Screening su tutti i bambini di cinque anni grazie al Rotary e al Comune: si chiama "Eargames"

Un videogioco, di quelli che attraggono in maniera irresistibile i nostri bambini. E alla fine, tolte le cuffiette, si saprà se il piccolo sente bene o ha qualche disturbo all’udito. Si chiama «Eargames», il progetto – realizzato per il terzo anno grazie al Rotary e al Comune - interessa tutti gli alunni di 5 anni che frequentano le materne milanesi. Si è scoperto infatti che per l’orecchio l’età compresa fra i 4 e i 6 anni è molto delicata. «Possono insorgere patologie che, se scoperte in tempo, sono completamente curabili» ha affermato Umberto Maldera del Centro di Otofoniatria infantile di via Ragusa che fa capo all’ospedale Niguarda. “Lo screening eseguito al momento della nascita ci dice solo se il bambino nasce sordo, non se manifesterà il disturbo negli anni successivi” ha spiegato il medico. Da qui la campagna di sensibilizzazione rotariana iniziata tre anni fa. “L’obiettivo è di estendere il test a tutta la popolazione infantile – ha aggiunto Giulio Koch responsabile del progetto di audiologia per il Rotary - proprio per individuare quel tipo di sordità che, se trascurata a questa età, può cronicizzarsi”. L’anno scorso l’esame è stato fatto a 5.546 bambini delle 170 scuole milanesi, ossia al 94 per cento dei cinquenni (poiché in alcuni casi gli alunni erano assenti o le loro famiglie non hanno concesso l’autorizzazione), di questi il 15 per cento ha ricevuto l’indicazione a sottoporsi a visita specialistica, sempre gratuita, al centro di via Ragusa. “Ma solo il 30 per cento degli invitati si è presentato – ha precisato Umberto Maldera – In tutto abbiamo controllato 280 bambini, in 38 di questi abbiamo riscontrato disturbi di pertinenza otorinolaringoiatria, tipo otiti e infiammazioni stagionali, sono state soltanto 5 le ipoacusie, ossia i casi di sordità”. Che però si sono potuti curare tempestivamente.

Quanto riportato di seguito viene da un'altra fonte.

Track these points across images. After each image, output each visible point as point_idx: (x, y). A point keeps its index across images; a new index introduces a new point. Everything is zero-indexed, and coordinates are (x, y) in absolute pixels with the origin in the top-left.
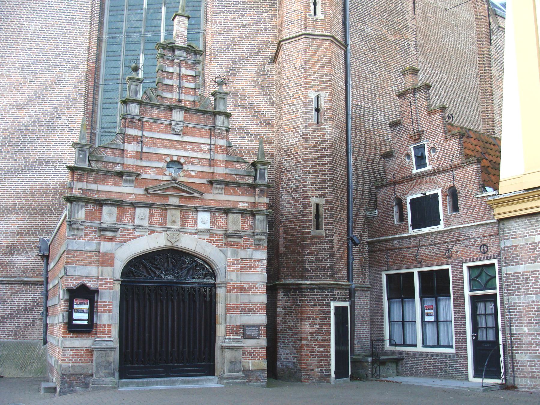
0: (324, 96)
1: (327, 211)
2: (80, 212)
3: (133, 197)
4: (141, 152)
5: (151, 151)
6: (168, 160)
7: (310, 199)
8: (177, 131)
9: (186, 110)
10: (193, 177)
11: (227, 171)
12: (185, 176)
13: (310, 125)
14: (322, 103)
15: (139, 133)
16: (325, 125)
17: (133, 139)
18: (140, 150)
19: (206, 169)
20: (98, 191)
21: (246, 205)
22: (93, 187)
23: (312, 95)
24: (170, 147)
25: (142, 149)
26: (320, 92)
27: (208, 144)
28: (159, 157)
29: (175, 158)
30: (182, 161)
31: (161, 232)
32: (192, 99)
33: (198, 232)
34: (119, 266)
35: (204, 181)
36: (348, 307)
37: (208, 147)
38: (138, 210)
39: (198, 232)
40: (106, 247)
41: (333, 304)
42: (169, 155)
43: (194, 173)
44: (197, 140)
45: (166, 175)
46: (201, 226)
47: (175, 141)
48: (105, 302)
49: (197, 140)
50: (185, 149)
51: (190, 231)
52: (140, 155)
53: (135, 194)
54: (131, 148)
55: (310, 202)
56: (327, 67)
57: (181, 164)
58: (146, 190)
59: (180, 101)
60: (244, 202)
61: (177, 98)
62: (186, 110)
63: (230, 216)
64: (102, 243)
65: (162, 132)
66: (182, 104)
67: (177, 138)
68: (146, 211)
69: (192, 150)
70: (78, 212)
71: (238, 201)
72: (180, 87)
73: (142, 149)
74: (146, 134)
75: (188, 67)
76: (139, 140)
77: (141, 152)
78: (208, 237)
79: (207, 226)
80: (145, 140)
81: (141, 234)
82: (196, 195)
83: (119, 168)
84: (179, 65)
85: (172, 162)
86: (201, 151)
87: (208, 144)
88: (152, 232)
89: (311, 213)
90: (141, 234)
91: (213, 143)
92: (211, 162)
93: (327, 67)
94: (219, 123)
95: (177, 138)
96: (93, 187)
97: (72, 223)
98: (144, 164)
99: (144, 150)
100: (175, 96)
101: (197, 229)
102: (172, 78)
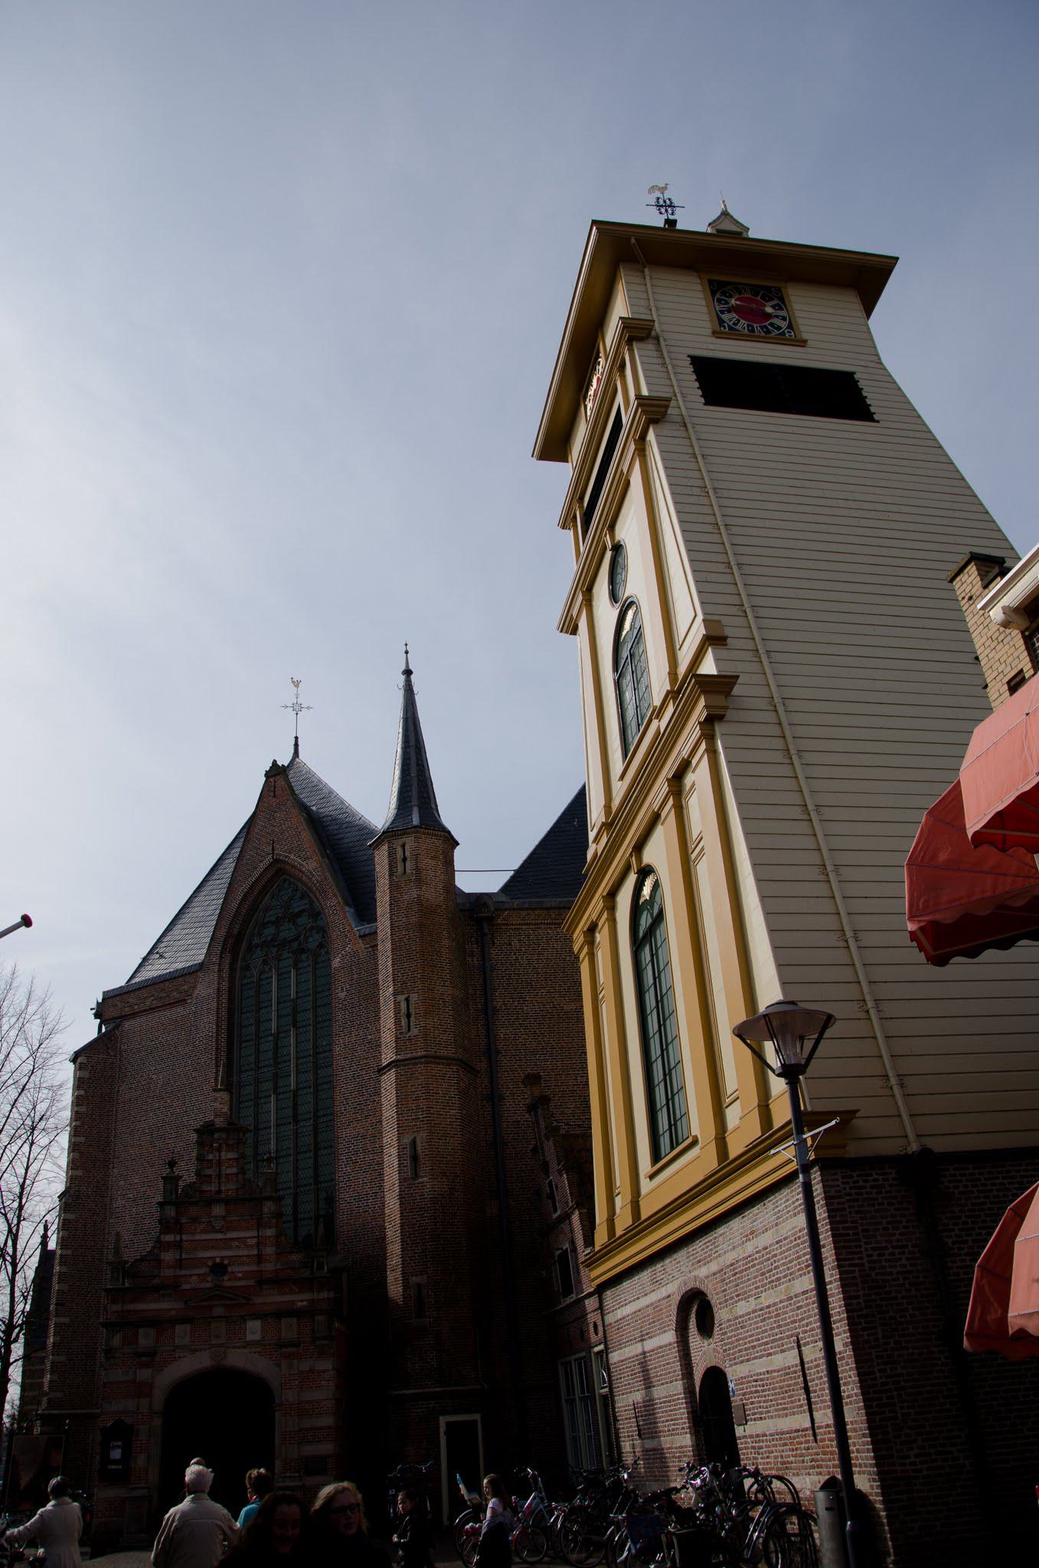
0: (421, 1138)
1: (430, 1291)
2: (115, 1338)
3: (174, 1313)
4: (181, 1260)
5: (192, 1256)
6: (210, 1263)
7: (408, 1279)
8: (218, 1228)
9: (227, 1202)
10: (240, 1279)
11: (279, 1266)
12: (229, 1280)
13: (405, 1180)
14: (419, 1148)
15: (178, 1238)
16: (422, 1177)
17: (168, 1246)
18: (178, 1257)
19: (254, 1268)
20: (136, 1311)
21: (305, 1303)
22: (131, 1307)
23: (407, 1140)
24: (213, 1248)
25: (181, 1255)
26: (416, 1134)
27: (255, 1237)
28: (202, 1262)
29: (218, 1260)
30: (226, 1262)
31: (205, 1350)
32: (235, 1187)
33: (248, 1345)
34: (159, 1397)
35: (251, 1282)
36: (477, 1421)
37: (255, 1240)
38: (179, 1328)
39: (248, 1345)
40: (144, 1374)
41: (443, 1420)
42: (211, 1258)
43: (240, 1275)
44: (242, 1234)
45: (208, 1281)
46: (250, 1337)
47: (216, 1240)
48: (141, 1440)
49: (242, 1234)
50: (231, 1248)
51: (238, 1345)
52: (180, 1264)
53: (175, 1309)
54: (168, 1256)
55: (409, 1283)
56: (423, 1099)
57: (226, 1267)
58: (186, 1303)
59: (219, 1192)
60: (302, 1301)
61: (217, 1189)
62: (227, 1202)
63: (284, 1321)
64: (138, 1371)
65: (204, 1231)
66: (223, 1196)
67: (219, 1236)
68: (188, 1327)
69: (238, 1247)
70: (113, 1338)
71: (293, 1301)
72: (219, 1176)
73: (181, 1255)
74: (185, 1237)
75: (230, 1148)
76: (178, 1246)
77: (181, 1260)
78: (259, 1349)
79: (257, 1337)
80: (185, 1245)
81: (182, 1355)
82: (243, 1301)
83: (156, 1281)
84: (219, 1150)
85: (215, 1264)
86: (247, 1246)
87: (255, 1237)
88: (196, 1351)
89: (411, 1297)
90: (182, 1355)
91: (260, 1234)
92: (260, 1259)
93: (423, 1099)
94: (266, 1210)
95: (219, 1236)
96: (131, 1307)
97: (109, 1352)
98: (183, 1272)
99: (184, 1256)
100: (213, 1188)
101: (245, 1342)
102: (211, 1167)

Il test è fatto nelle classi alla presenza della maestra, non ci sono dottori ma volontari del Rotary che si prestano a far giocare i bambini. I piccoli sentono alcune frequenze attraverso le cuffie. Il test, 4 euro a testa, non costa alle famiglie “è un’inziativa fondamentale – ha ricordato l’assessore all’Educazione Mariolina Moioli – per preservare questo senso così importante nell’apprendimento e nella vita sociale” su 6mila bambini, gratuito per le famiglie, è promosso dal Rotary e dall’Assessorato all’Infanzia del Comune.